The Apply behavior circumvents a great number of mistakes but not all of them. If you make some change to a filter or to the pipeline itself and later find that you are not satisfied with the result, hit the Undo button. You can undo all the way back to the start of your ParaView session and redo all the way forward if you like. You can also undo and redo camera motion by using the camera undo and redo buttons located above each view window.
If on the other hand you are satisfied with your visualization results, you may want to save your work so that you can return to it at some future time. You can do so by using ParaView's Save State (File|Save State) and Save Trace (Tools | Save Trace) features. In either case, ParaView produces human readable text files (XML files for State and Python script for Trace) that can be restored or modified and restored later. This is very useful for batch processing, which is discussed in the Python Scripting chapter.

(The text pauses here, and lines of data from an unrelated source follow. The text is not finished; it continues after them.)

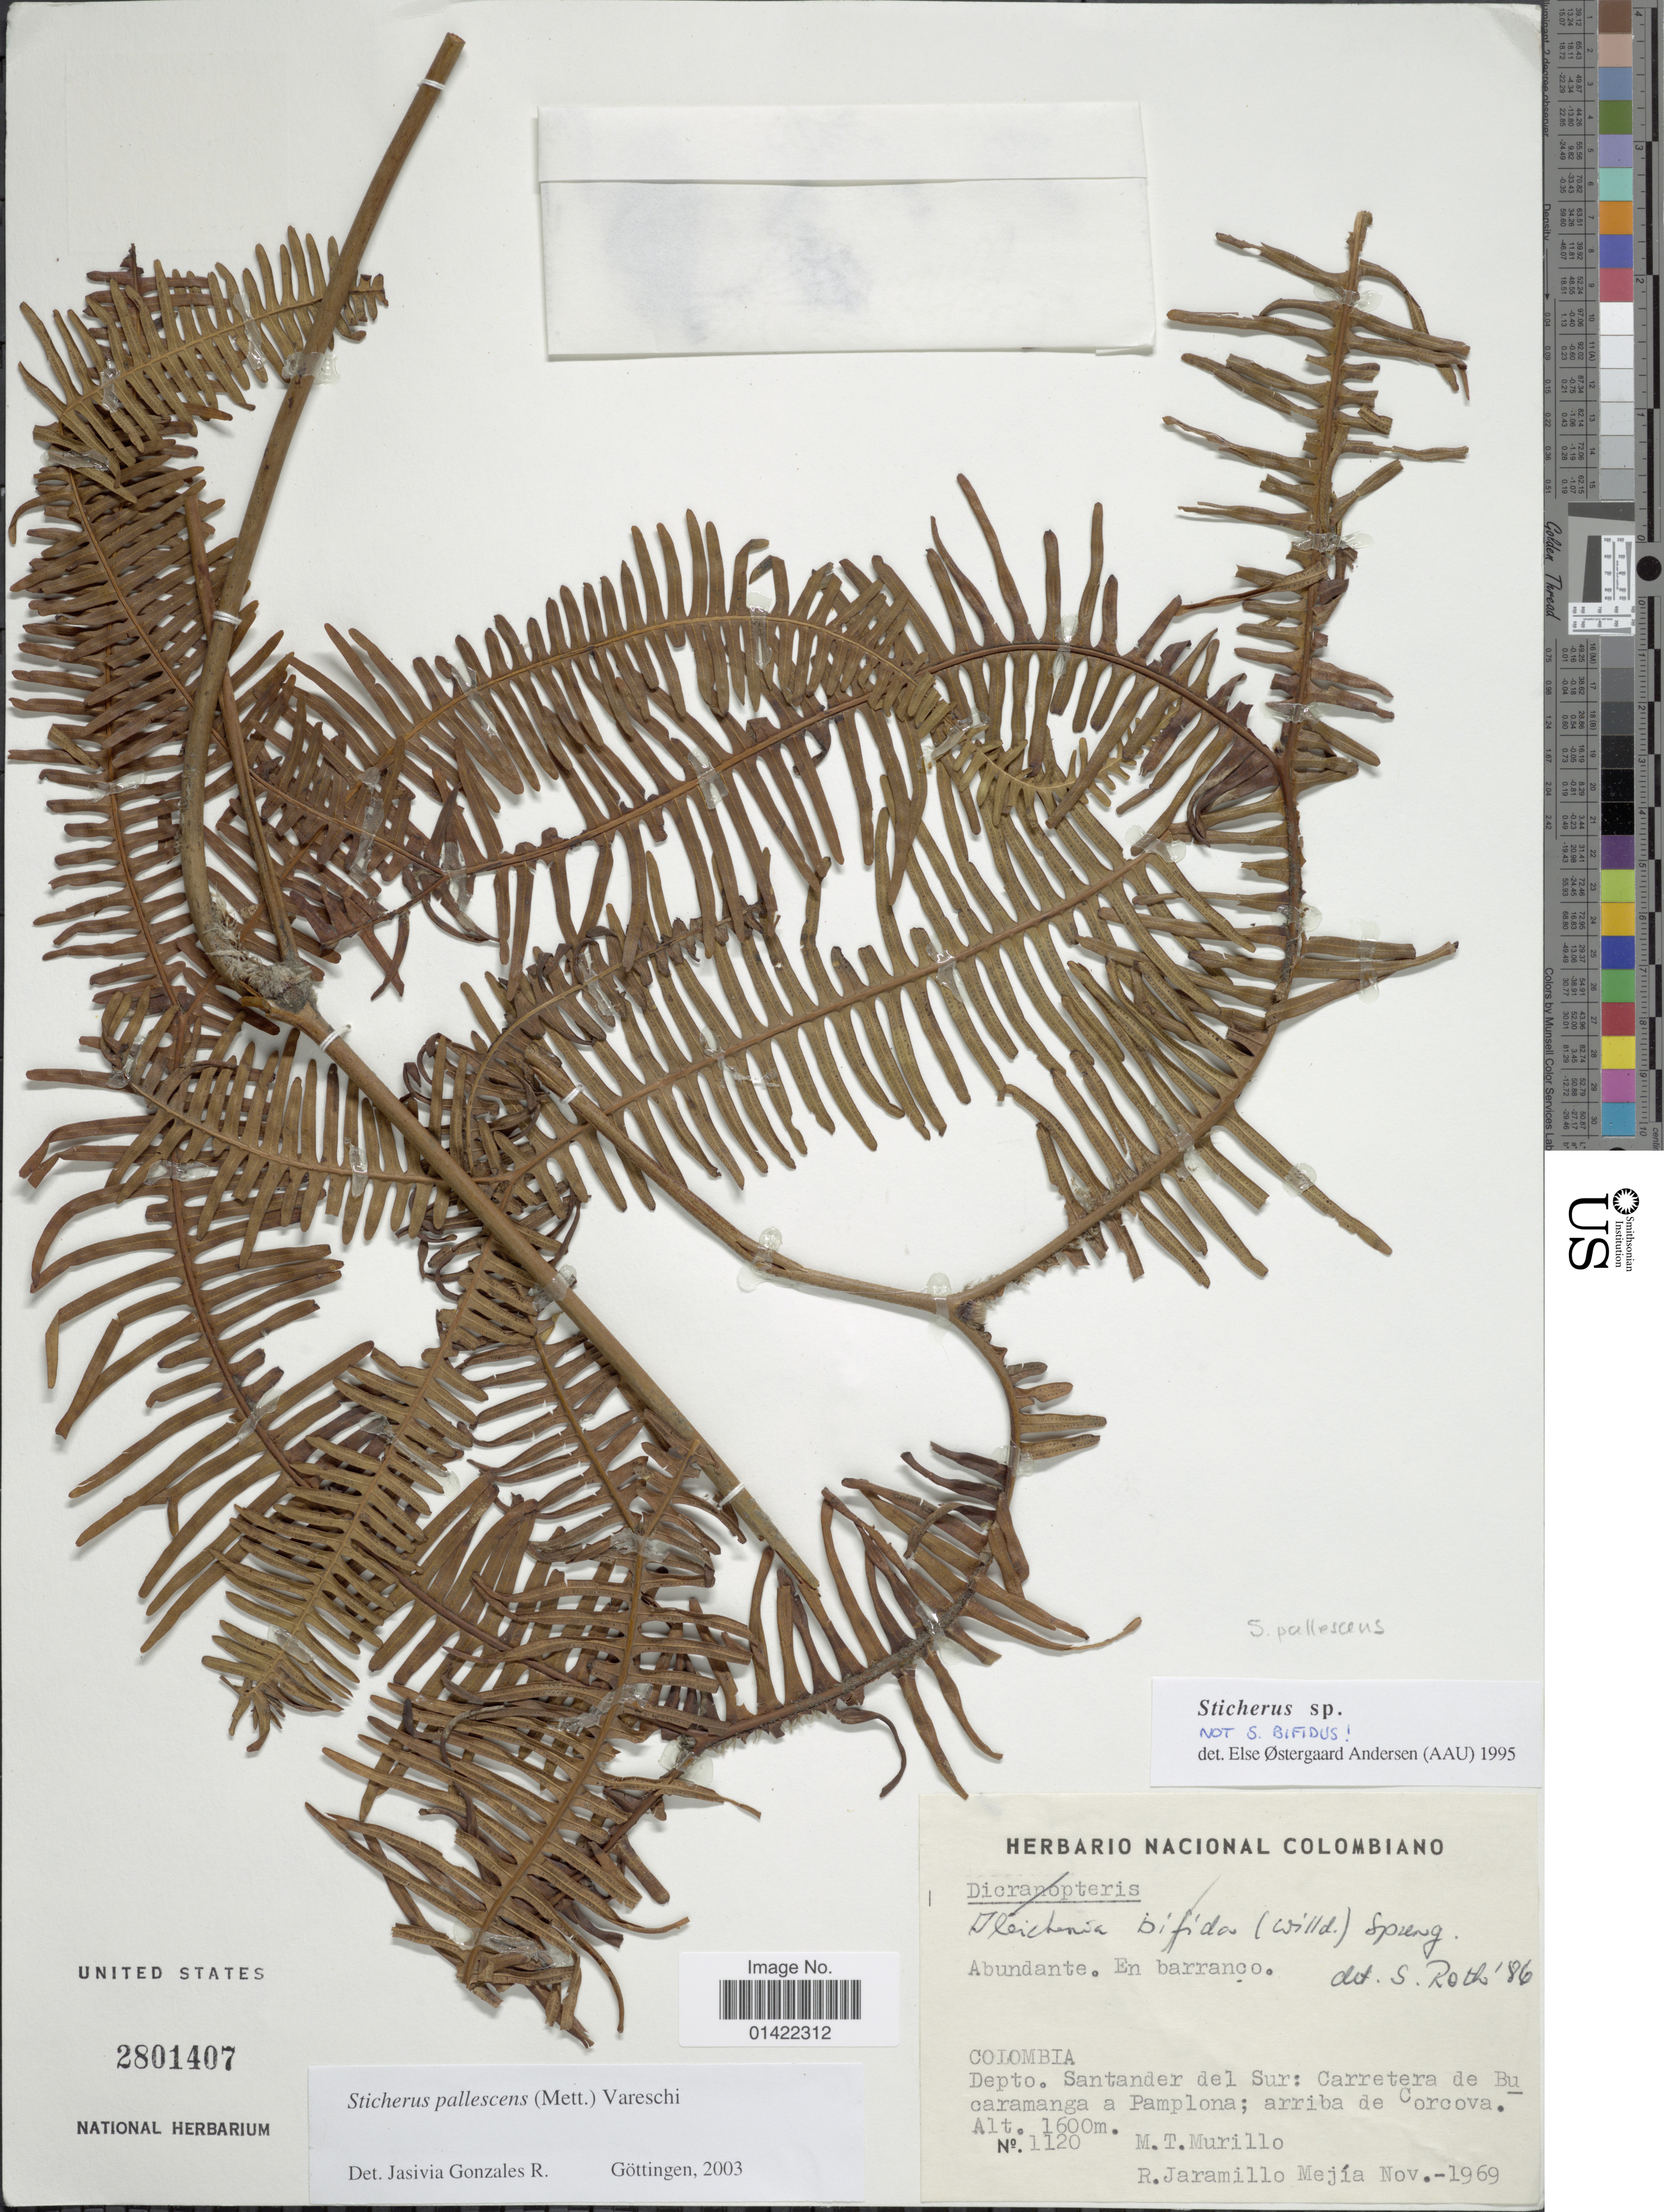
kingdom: Plantae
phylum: Tracheophyta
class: Polypodiopsida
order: Gleicheniales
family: Gleicheniaceae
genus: Sticherus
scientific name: Sticherus pallescens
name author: (Mett.) Vareschi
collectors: M. Murillo & R. Jaramillo M.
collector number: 1120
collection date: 1969-11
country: Colombia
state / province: Santander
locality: Santander del Sur: carretera de Bucaramanga a Pamplona; arriba de Corcova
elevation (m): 1600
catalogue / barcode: US 2801407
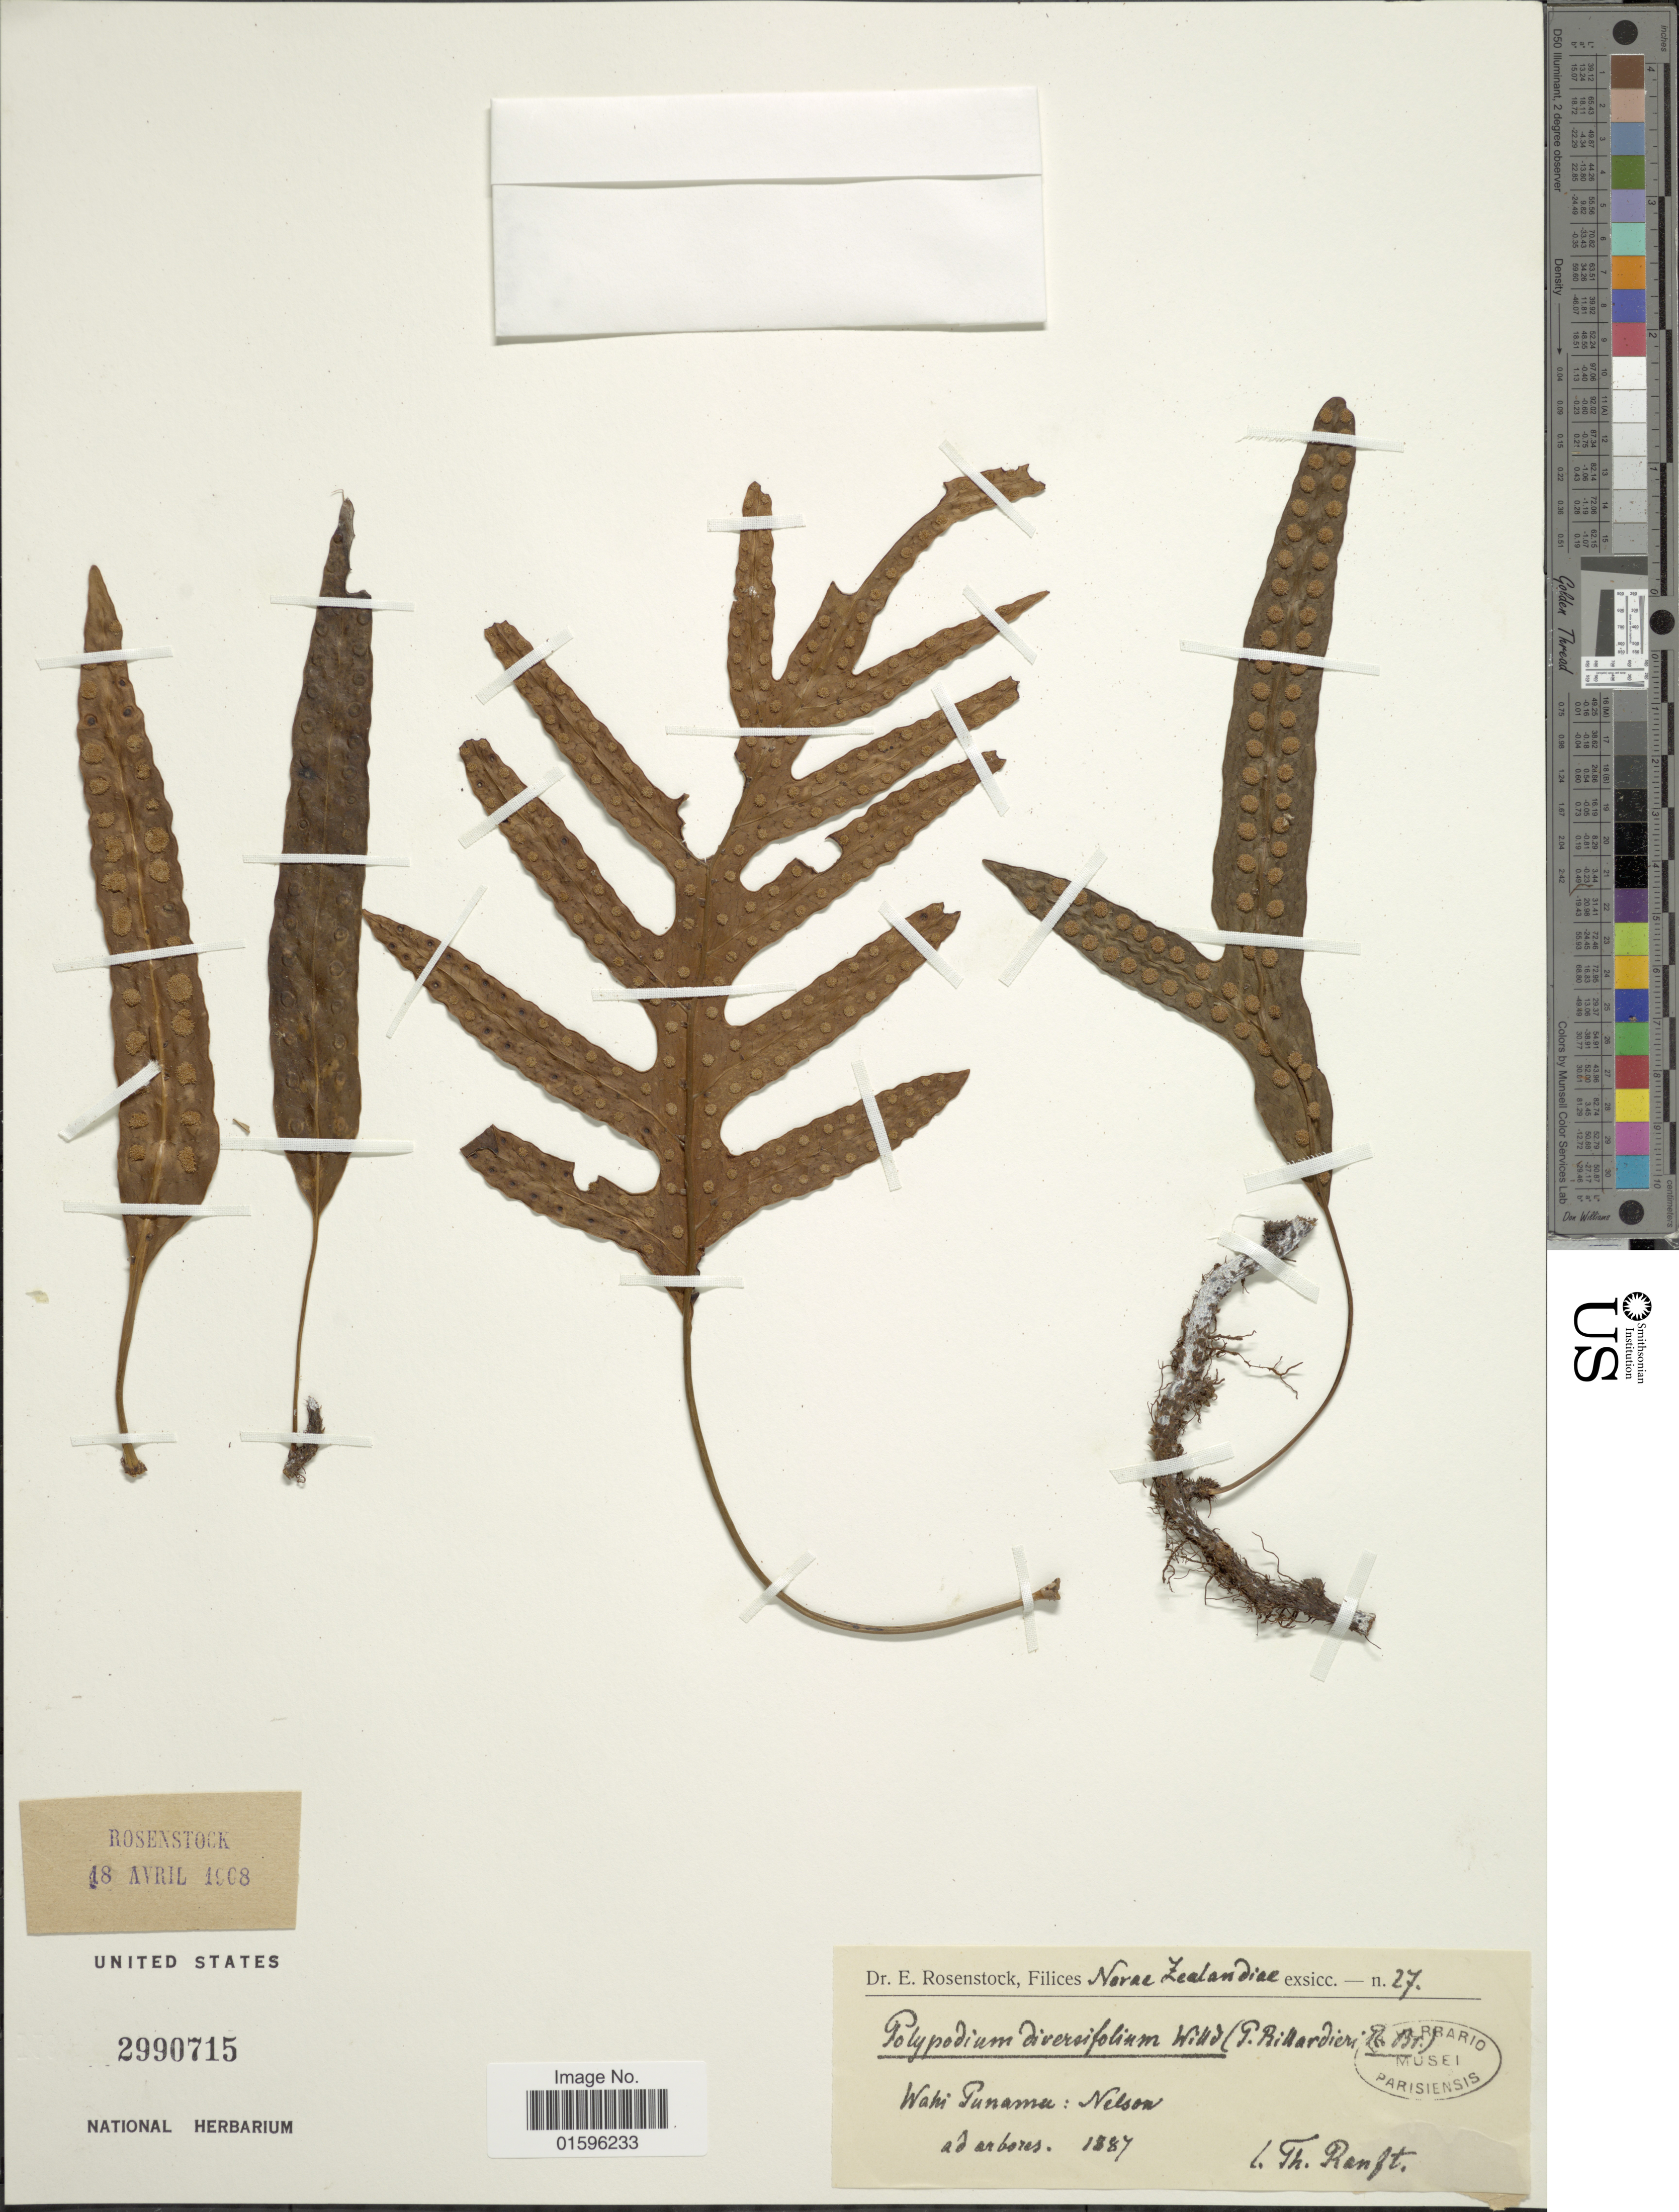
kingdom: Plantae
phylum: Tracheophyta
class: Polypodiopsida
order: Polypodiales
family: Polypodiaceae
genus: Polypodium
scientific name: Polypodium diversifolium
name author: Sw.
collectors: T. Ranft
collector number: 27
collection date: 1887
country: New Zealand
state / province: Nelson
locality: Novae Zealandicae [New Zealand], Wahi Punamu: Nelson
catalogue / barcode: US 2990715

To save state means to save enough information about the ParaView session to restore it later and thus show exactly the same result. ParaView does so by saving the current visualization pipeline and parameters of the filters within it.
If you turn on a trace recording when you first start using ParaView, saving a trace can be used for the same purpose as saving state. However, a trace records all of your actions, including the ones that you later undo, as you do them. It is a more exact recording of not only what you did, but how you did it. Traces are saved as python scripts, which ParaView can play back in either batch mode or within an interactive GUI session. You can therefore use traces then to automate repetitive tasks by recording just that action. It is also an ideal tool to learn ParaView's python scripting API.
With small datasets it is usually sufficient to run ParaView as a single process on a small laptop or desktop class machine. For large datasets, a single machine is not likely to have enough processing power and, much more importantly, memory to process the data. In this situation you run an MPI parallel ParaView Server process on a large machine to do computationally and memory expensive data processing and/or rendering tasks and then connect to that server within the familiar GUI application.
When connected to a remote server the only difference you will see will be that the visualization pipeline displayed in the Pipeline Browser will begin with the name of the server you are connected to rather than the word 'builtin' which indicates that you are connected to a virtual server residing in the same process as the GUI. When connected to a remote server, the File Open dialog presents the list of files that live on the remote machine's file system rather than the client's. Depending on the server's capabilities, the data size and your application settings (Edit|Settings|Render View|Server) the data will either be rendered remotely and pixels will be sent to the client or the geometry will be delivered and rendered locally. Large data visualization is described fully in the Client Server Visualization Chapter.